Even well-trained dogs may bite under certain circumstances. Children are the most common targets, so preventative measures must be put in place immediately.
If a person is bitten, they should remove the animal from the area immediately and clean the wound with soap and water before consulting with a healthcare professional who will test for bacteria in order to provide antibiotic treatments if necessary.
Biting is an instinctive response developed to protect food, territory and people. It doesn’t indicate aggression; rather it shows that a dog feels threatened. It is important for people to realize that dogs don’t bite “out of nowhere”. Even nice ones have limits; when those limits are breached they may react quickly with sharp and painful bites.
Children are at increased risk of dog bites and tend to sustain more serious injuries as a result. Children may struggle to communicate their emotions to dogs in an effective manner and may attempt to play tug of war or feed the animal, all behaviors which may result in being bit.

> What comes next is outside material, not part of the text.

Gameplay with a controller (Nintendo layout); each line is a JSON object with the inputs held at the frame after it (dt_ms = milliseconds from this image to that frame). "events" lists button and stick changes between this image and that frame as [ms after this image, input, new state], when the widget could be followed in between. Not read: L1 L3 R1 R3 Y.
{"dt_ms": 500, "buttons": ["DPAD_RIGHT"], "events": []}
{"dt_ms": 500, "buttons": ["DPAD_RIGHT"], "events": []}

Additionally, many dog bites result in serious infections such as tetanus or rabies which require medical care to treat. If infection develops it must be cleaned out from wounds by medical personnel to prevent complications like sepsis which increases one’s risk for fatal outcomes; antibiotics will then be given directly into wounds to help heal them more rapidly.

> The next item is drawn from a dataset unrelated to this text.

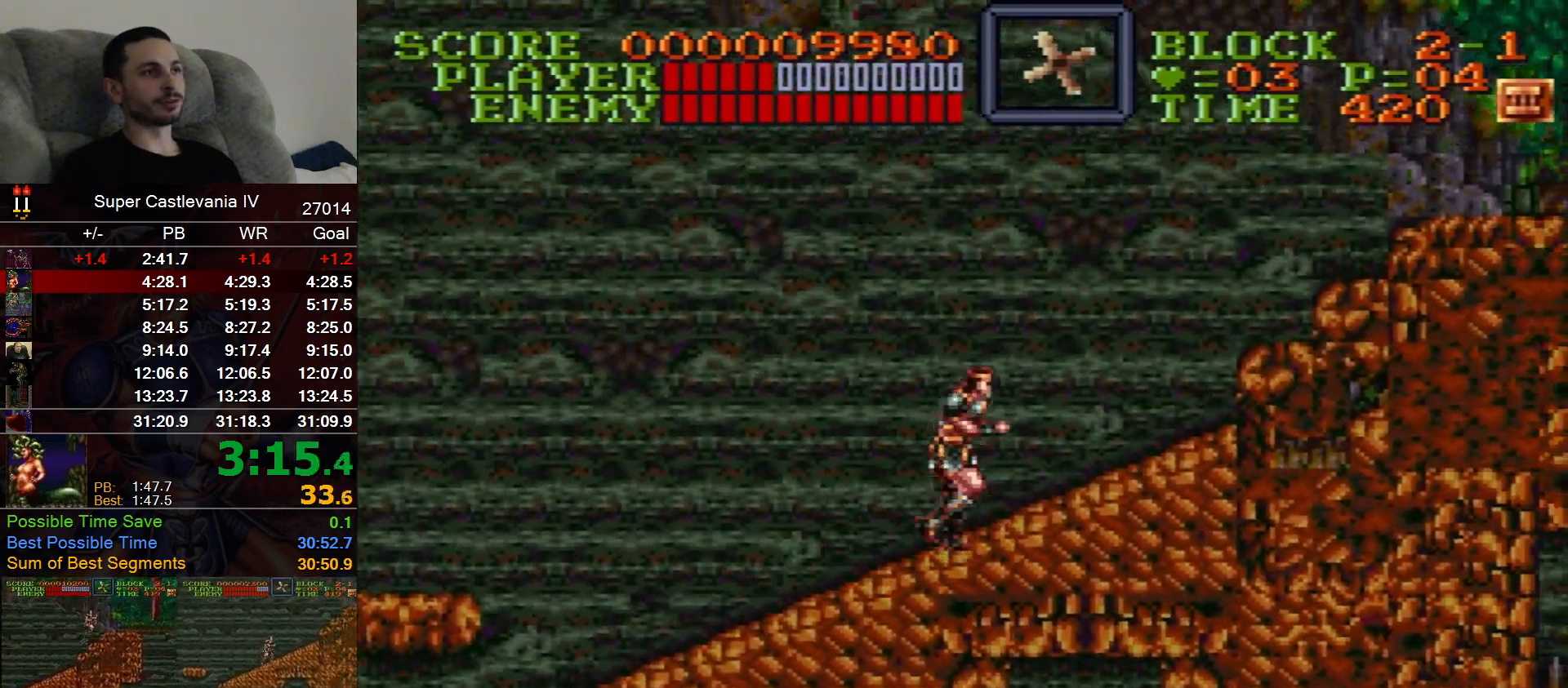
{"dt_ms": 500, "buttons": ["DPAD_RIGHT"], "events": []}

Once someone has been bitten, it’s essential that they seek medical attention immediately, as any delay increases the risk of infection. A bite wound must be carefully cleaned up, and antibiotics prescribed if it becomes infected.
A doctor will conduct a complete physical examination on any wound to identify whether deep structures like muscle, tendon or nerve have been injured. Next, the wound will be washed with regular saline (a salt water solution) to flush away as much dirt and bacteria from it as possible before drying with gauze pad and applying antibiotic ointment – this process should be repeated three to four times per day in order to keep infection at bay; additionally a cone — also called an Elizabethan collar or “cone of shame” — works very effectively at discouraging this behavior from dogs!
Some bites require stitches, particularly those which affect the face or hands due to increased damage caused by these areas. Depending on the severity of the wound, doctors may perform tests such as bloodwork and x-rays to make sure no additional physical injuries such as bone fractures have occurred or broken bones have occurred. Individuals should ensure their tetanus and rabies vaccinations are up-to-date as soon as possible.
Most dog bites can be prevented. By teaching children about proper interactions with dogs and socializing pets as early as possible and restricting the number of animals living in households with infants or young children, risk can be significantly decreased.
Dog bites pierce skin and create an environment for bacteria in their mouth to thrive and spread an infection, but people can help protect themselves by washing minor bites immediately and thoroughly before applying an antibiotic ointment; keeping wounds clean even after seeing a physician may also help protect from further complications. People at greater risk include those living with diabetes, heart disease or health conditions which impede blood circulation as well as those who take medications which decrease it and those who have compromised immune systems.
People should always request to see the rabies vaccination certificate and owner contact information of any dog they encounter following a bite injury, regardless of who owns them. Furthermore, people should refrain from running from or screaming at a dog that approaches too closely for comfort; playing aggressive games such as tug of war; never leaving infants or children alone with dogs. It is best not to tease sleeping dogs without giving it first chance to sniff you or wake it without permission before petting; when approached by unfamiliar canines it is wiser to remain still as opposed to standing up or raising both arms – encouraging it chase them further away.
After being attacked by a dog, your first priority should be seeking medical assistance. Be sure to get the wound cleaned up and treated, including getting a tetanus shot if necessary. Report the incident to police so an official report can be filed and an insurance claim filed if applicable.
State laws often hold dog owners liable for attacks by their dogs. Some states have strict liability rules and hold owners liable if their animal has displayed its viciousness in previous attacks; even if this attack was the victim’s first bite. Other states use a “one bite rule”, wherein owners will only be held liable if their animal displayed its aggression prior to biting someone lawfully on their property or doing something they could reasonably anticipate would happen on that property.
Legal issues surrounding dog bites often revolve around negligence by the dog’s owner. A dog may attack when left loose or not leashed in a secure enclosure; bite victims must prove that this owner was aware that their animal had a violent past but failed to take steps to restrain or keep away from people.